▸ WORK INSTRUCTION
From the entries below, count the lines holding the word "term" and give nothing but the number.

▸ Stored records
━━━━━━━━
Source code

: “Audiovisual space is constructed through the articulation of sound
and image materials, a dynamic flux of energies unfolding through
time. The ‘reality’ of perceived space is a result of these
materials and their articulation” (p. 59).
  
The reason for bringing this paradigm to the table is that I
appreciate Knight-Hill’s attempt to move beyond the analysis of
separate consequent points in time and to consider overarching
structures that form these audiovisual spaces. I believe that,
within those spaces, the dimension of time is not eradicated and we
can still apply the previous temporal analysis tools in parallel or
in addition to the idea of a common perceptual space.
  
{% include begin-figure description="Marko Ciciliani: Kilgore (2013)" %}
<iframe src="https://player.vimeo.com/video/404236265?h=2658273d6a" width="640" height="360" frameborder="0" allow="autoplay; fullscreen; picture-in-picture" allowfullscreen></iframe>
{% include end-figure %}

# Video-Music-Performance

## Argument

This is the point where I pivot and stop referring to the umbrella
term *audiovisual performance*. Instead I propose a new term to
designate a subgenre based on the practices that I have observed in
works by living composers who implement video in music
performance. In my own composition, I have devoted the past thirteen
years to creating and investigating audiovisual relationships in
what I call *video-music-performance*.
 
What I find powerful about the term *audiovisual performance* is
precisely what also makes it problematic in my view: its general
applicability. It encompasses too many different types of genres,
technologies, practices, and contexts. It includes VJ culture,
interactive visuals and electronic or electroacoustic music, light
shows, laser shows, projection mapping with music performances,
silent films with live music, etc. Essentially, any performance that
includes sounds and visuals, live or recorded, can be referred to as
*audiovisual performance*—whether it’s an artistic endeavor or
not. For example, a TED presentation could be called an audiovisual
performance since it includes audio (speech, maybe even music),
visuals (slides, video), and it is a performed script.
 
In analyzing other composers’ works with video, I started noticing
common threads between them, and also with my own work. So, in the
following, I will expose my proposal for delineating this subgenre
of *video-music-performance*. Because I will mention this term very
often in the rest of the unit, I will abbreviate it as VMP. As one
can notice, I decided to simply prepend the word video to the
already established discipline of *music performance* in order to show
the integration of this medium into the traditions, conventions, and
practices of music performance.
━━━━━━━━
▸ REPLY TO THE TASK
3